The comparison with the Babel Fish from Douglas Adams's cult novel "Hitchhiker's Guide to the Galaxy" is too good to ignore. In the science fiction classic, residents of the galaxy need only stick a small, unbelievably slimy fish behind their ear and boom: all language barriers disappear - the Babel Fish translates any languages in the universe, in real time. Waverly Labs opted against the fish shape in favor of a special earpiece it calls the Pilot. Founder Andrew Ochoa explains that he struck upon the idea for the Pilot when he met a French woman - and struggled to communicate quite as smoothly as he hoped.
Two people using his novel earpieces should now be in the position to hold a conversation across language barriers, even in languages they don't speak. But the Pilot holds plenty of promise for more than just lovers. Travelers and business people could benefit greatly from the Pilot as well.
The earplugs themselves are just one part of a real-time translation system - an app must be installed on the user's smartphone, turning it into the device's computational and data center. The translation tool supports the latest speech recognition technologies and machine translation functions, its makers claim. Both conversation partners must have one of the earpieces in their ear. Pilot is designed to work offline, without a data connection, as well.
At launch, the earpieces (sold in pairs) will support English, Spanish, French and Italian, and Arabic, Slavic languages and others are slated to be offered soon as well. The additional languages will be available for purchase and download.
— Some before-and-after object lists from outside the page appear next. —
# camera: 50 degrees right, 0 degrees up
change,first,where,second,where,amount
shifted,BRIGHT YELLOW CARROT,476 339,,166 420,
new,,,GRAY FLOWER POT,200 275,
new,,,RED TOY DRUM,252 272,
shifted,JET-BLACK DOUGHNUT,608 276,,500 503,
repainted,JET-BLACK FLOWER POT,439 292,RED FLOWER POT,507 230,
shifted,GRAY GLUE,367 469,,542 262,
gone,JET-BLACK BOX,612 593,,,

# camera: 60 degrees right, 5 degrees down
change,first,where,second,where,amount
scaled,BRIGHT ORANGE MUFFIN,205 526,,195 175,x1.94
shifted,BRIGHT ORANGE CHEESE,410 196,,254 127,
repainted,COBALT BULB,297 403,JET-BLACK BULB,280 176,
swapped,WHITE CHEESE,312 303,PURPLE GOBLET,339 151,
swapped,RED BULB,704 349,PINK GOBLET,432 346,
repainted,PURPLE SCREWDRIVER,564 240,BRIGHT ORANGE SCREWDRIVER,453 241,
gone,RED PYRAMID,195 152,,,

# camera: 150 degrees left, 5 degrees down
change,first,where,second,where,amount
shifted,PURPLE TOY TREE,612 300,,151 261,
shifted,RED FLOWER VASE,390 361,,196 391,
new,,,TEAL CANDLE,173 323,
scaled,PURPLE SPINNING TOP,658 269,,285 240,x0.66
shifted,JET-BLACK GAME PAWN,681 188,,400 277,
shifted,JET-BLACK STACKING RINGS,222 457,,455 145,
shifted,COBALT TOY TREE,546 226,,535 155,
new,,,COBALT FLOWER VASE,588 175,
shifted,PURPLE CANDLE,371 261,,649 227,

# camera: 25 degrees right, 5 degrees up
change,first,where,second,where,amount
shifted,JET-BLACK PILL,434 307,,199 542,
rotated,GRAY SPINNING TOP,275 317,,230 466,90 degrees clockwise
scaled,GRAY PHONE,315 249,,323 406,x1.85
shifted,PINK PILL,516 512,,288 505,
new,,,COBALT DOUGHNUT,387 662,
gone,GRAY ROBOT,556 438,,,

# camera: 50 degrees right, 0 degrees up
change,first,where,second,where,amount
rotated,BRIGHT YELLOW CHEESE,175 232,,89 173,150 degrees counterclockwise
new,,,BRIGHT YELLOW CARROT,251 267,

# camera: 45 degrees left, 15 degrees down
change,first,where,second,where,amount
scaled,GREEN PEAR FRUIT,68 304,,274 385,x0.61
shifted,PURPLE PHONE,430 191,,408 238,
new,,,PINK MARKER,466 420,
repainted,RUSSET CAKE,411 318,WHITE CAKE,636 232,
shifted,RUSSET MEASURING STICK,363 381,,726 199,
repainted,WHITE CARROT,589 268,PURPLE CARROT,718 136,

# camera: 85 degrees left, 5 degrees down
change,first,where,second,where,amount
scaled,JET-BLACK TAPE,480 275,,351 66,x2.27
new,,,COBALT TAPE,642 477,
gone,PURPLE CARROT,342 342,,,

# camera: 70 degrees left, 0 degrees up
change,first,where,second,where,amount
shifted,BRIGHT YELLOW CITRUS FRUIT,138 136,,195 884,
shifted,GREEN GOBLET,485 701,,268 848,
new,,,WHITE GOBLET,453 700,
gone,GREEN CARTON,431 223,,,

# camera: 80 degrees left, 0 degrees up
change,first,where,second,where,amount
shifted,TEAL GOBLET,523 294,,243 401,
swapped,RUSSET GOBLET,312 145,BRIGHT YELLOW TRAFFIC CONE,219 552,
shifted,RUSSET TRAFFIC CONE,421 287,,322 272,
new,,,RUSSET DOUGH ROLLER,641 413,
The real-time interpreting technology will initially be offered via crowdfunding – two earpieces and app in a limited edition for 129 US dollars, thereafter for 149 or in a late 'Early Bird' option for 179 US dollars. Project patrons who make their contribution on the 24th or 25th of May will receive the extra languages at no cost. The final sales price will total 299 US dollars.
While the idea behind the project is excellent - and may well make life easier for many travelers - it remains to be seen whether the 'hearable' will function as claimed.